> **Job**: Find the lines in the records below that contain "rounded", and report each of them.

> **Dataset records**:
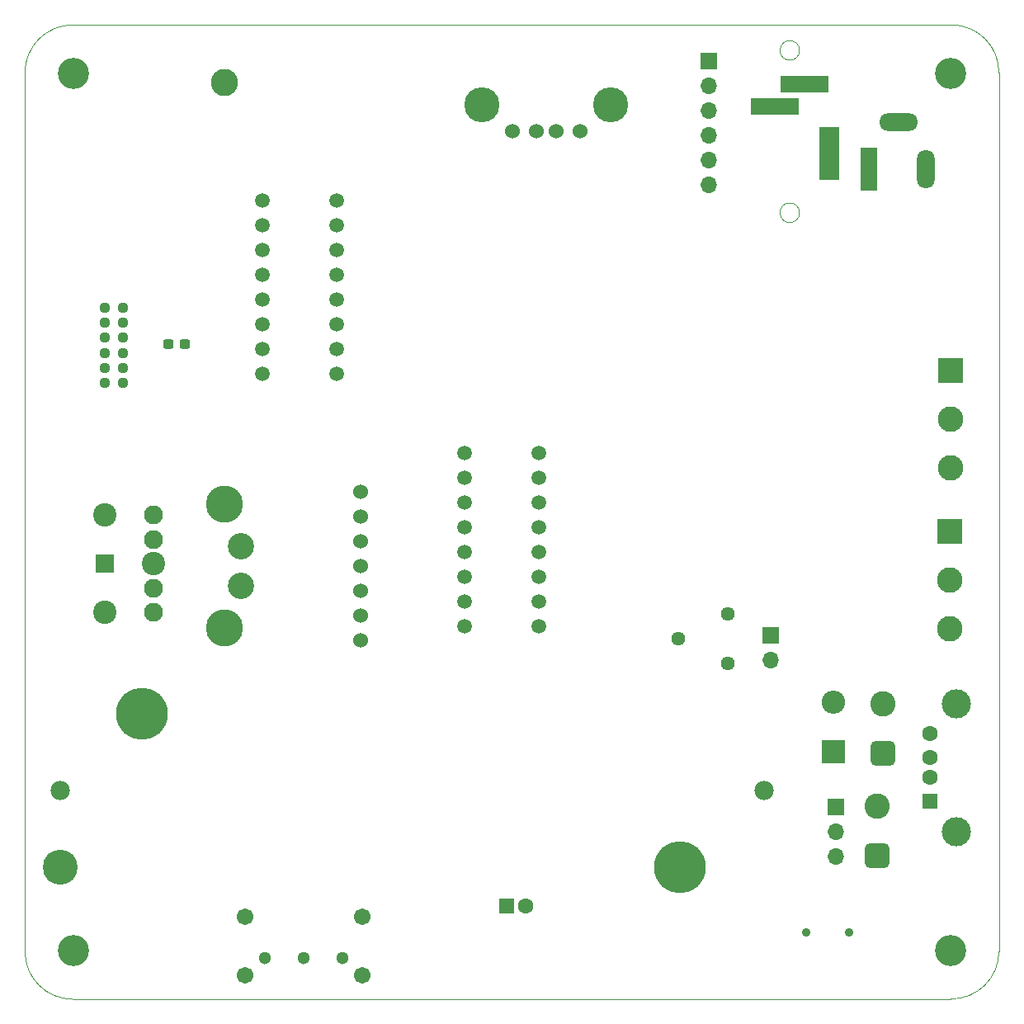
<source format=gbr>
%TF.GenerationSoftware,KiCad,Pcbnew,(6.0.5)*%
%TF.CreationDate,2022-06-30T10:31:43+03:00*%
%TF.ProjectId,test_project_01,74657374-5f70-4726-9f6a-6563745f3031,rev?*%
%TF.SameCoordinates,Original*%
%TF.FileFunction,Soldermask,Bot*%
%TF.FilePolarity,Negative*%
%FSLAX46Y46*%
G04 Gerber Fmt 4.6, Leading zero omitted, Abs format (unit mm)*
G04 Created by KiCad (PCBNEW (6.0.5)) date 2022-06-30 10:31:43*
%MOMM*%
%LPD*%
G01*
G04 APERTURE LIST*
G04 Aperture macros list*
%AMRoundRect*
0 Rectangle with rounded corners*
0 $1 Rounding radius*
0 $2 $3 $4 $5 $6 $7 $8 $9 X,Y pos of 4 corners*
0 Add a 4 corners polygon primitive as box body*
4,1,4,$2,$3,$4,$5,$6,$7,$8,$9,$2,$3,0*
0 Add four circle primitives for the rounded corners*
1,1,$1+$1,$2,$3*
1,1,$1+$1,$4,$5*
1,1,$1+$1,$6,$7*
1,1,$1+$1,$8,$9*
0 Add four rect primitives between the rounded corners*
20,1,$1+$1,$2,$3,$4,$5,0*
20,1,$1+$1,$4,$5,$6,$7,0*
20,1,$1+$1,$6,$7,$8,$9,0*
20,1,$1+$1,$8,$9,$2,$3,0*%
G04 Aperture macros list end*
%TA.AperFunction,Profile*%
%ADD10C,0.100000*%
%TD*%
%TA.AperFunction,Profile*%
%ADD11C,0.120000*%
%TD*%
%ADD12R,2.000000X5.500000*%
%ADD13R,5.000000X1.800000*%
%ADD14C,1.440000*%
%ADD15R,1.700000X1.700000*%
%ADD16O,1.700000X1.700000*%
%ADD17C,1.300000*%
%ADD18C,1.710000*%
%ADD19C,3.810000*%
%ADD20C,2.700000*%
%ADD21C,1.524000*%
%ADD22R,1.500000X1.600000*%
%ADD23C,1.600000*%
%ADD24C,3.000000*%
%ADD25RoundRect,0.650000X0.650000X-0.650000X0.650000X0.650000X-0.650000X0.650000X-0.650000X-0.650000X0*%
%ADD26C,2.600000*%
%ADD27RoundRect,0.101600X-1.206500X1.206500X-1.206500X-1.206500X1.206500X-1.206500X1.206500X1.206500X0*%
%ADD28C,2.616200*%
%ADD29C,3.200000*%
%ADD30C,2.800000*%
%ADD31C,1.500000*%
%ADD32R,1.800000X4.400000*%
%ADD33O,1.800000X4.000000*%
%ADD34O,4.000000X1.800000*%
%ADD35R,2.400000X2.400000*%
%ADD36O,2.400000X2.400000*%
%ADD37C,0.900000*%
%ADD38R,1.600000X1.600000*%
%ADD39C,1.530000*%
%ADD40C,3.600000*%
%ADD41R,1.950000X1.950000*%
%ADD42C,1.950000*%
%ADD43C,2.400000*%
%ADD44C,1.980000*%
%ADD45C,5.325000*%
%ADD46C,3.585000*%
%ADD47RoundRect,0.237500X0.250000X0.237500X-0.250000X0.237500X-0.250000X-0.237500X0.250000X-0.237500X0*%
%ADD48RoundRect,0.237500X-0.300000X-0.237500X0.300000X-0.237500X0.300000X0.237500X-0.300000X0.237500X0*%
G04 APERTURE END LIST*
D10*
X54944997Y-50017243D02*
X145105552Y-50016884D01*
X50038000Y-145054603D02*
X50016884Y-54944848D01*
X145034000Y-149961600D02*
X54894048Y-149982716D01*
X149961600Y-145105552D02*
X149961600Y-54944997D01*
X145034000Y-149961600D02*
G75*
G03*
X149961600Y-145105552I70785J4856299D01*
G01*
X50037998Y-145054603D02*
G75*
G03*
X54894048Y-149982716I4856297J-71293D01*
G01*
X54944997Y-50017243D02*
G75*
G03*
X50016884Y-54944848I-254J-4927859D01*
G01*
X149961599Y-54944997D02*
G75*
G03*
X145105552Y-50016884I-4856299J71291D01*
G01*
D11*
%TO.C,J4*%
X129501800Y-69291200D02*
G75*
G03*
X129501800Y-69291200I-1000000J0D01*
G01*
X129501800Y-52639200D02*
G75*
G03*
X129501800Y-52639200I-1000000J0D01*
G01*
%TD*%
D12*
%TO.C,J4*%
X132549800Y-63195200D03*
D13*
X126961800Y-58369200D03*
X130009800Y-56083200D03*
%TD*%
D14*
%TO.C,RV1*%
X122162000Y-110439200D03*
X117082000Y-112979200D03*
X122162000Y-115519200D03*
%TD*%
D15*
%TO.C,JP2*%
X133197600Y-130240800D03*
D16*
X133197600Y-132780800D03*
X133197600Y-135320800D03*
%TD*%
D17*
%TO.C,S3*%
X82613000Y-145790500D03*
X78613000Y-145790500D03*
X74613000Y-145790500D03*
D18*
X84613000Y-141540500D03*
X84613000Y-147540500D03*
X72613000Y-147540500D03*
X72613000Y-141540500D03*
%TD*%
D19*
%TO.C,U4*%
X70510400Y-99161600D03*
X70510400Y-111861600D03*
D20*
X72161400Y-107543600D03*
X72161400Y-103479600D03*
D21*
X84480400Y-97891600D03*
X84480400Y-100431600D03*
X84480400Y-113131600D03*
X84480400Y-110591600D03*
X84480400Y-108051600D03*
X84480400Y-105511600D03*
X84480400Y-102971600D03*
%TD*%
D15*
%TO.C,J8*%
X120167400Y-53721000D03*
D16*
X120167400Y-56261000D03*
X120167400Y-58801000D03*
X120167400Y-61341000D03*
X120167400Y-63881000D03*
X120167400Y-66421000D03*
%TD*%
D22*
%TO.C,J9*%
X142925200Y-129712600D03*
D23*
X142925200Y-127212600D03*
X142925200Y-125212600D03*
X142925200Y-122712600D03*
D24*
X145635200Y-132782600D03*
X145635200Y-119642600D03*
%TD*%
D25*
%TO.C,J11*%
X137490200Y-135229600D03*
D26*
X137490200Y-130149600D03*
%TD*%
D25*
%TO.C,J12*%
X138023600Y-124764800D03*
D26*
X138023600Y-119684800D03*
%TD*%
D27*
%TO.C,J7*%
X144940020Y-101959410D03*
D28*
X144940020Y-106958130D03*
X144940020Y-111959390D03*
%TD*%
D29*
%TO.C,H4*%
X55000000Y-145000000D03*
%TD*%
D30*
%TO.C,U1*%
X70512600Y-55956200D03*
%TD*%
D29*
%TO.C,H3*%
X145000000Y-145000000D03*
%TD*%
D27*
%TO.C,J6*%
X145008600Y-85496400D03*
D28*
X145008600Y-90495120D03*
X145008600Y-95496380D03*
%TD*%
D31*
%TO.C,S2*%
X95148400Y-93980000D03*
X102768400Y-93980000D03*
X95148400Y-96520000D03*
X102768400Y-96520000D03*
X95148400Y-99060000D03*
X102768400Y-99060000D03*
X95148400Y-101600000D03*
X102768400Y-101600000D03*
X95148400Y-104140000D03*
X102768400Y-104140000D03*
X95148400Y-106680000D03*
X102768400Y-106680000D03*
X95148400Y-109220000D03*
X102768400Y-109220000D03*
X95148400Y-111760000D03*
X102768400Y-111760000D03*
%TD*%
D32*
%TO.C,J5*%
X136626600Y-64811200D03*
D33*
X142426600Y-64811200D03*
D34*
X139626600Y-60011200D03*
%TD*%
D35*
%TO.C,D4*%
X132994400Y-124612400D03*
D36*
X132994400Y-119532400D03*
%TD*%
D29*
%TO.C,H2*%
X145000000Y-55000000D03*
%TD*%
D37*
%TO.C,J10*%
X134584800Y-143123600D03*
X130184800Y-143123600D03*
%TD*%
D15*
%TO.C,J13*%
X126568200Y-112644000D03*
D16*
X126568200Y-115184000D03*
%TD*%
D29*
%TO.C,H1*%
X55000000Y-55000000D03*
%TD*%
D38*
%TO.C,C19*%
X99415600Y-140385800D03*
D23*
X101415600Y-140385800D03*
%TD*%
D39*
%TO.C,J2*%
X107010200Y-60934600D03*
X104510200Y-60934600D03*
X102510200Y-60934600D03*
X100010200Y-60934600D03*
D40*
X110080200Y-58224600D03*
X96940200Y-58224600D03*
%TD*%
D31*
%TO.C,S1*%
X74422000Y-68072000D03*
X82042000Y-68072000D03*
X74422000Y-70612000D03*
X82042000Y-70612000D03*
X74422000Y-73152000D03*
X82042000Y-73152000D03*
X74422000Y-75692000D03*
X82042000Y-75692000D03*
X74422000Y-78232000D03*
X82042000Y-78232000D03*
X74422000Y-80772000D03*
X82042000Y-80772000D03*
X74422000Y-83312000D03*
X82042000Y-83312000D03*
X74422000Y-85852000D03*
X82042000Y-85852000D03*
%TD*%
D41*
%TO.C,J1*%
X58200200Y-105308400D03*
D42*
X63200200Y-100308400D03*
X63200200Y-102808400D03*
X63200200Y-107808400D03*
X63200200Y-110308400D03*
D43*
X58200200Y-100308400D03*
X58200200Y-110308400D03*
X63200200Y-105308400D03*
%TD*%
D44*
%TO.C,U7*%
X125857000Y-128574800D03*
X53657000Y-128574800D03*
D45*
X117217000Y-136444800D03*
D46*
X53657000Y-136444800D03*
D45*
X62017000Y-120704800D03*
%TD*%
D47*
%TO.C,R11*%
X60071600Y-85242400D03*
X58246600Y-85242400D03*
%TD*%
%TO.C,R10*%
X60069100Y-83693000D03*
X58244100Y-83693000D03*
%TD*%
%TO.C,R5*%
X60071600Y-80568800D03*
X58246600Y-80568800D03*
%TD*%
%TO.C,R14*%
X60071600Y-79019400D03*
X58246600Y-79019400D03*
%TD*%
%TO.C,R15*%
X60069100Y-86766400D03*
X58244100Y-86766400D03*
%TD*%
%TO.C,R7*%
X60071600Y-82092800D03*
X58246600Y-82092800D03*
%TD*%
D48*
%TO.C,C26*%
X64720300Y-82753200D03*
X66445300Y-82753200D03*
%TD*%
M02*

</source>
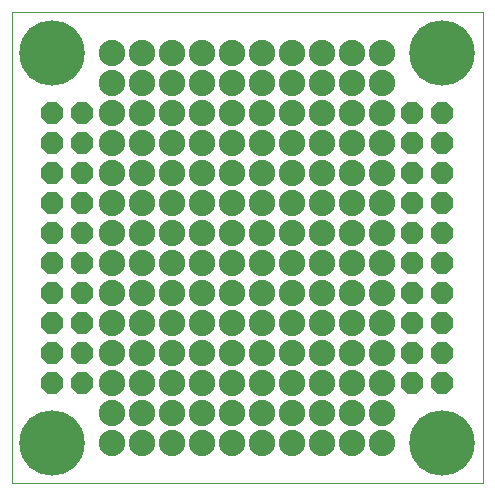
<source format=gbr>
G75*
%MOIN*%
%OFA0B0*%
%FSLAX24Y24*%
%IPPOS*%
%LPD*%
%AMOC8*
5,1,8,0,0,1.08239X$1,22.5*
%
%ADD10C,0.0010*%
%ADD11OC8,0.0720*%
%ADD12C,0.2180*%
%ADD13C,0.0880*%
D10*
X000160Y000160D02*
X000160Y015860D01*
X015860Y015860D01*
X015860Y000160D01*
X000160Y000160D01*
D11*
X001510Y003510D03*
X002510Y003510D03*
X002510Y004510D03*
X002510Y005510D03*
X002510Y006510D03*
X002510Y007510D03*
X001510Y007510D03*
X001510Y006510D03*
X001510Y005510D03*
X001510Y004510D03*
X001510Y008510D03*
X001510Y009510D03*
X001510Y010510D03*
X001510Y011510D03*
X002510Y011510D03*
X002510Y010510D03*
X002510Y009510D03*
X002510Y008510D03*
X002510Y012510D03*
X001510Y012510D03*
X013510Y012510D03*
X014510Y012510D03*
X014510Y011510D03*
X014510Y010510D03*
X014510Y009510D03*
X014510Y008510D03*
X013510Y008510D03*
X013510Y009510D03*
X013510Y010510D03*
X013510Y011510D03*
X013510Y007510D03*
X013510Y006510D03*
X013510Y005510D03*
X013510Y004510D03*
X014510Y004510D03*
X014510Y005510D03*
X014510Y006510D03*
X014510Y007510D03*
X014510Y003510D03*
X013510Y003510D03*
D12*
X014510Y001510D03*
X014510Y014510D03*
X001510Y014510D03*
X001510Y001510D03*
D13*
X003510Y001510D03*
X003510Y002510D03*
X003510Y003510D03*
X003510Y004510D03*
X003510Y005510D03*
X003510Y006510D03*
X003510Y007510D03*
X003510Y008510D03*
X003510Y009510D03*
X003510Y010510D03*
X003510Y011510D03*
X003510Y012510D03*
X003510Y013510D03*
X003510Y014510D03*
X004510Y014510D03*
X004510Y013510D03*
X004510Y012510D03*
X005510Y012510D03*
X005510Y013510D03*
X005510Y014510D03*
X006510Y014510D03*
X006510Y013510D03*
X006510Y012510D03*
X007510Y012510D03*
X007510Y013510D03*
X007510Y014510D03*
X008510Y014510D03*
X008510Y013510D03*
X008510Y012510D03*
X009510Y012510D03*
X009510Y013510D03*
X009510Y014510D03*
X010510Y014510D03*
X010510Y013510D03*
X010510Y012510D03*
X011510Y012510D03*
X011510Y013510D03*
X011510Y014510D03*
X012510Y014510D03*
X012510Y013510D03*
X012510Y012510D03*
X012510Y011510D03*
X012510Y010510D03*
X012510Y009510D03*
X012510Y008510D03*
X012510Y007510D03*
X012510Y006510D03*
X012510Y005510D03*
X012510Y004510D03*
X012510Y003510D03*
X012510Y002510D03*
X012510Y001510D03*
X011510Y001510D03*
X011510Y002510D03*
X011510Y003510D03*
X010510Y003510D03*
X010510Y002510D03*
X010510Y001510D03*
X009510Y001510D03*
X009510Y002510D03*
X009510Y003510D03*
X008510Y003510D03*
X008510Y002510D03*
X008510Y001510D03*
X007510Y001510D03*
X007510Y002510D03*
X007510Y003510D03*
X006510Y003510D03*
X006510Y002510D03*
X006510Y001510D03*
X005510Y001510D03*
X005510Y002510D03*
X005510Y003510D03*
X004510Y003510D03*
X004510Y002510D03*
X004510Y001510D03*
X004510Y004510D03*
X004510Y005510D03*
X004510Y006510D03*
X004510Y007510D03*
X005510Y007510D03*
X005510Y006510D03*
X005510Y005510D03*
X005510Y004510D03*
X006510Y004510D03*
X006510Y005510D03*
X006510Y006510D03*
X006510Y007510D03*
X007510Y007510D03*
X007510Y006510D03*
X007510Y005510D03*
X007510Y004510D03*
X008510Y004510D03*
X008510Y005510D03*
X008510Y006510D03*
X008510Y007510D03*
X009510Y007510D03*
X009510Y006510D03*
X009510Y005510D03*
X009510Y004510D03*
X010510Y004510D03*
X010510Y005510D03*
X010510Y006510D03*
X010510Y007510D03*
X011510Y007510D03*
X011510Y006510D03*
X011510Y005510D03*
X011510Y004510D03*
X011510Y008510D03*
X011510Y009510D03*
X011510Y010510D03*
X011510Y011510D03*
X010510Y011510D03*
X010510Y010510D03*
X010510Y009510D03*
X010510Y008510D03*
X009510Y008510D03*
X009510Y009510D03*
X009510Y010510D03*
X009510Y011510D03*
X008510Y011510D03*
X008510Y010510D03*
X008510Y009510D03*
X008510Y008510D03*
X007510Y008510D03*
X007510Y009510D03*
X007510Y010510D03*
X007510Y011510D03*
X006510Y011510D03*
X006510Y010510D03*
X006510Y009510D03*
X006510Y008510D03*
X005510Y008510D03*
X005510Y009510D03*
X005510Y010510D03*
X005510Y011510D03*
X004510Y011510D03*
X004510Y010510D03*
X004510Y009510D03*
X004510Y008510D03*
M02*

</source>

> **Result for this task**:
0 Rectangle with rounded corners*
0 Add four circle primitives for the rounded corners*
0 Add four rect primitives between the rounded corners*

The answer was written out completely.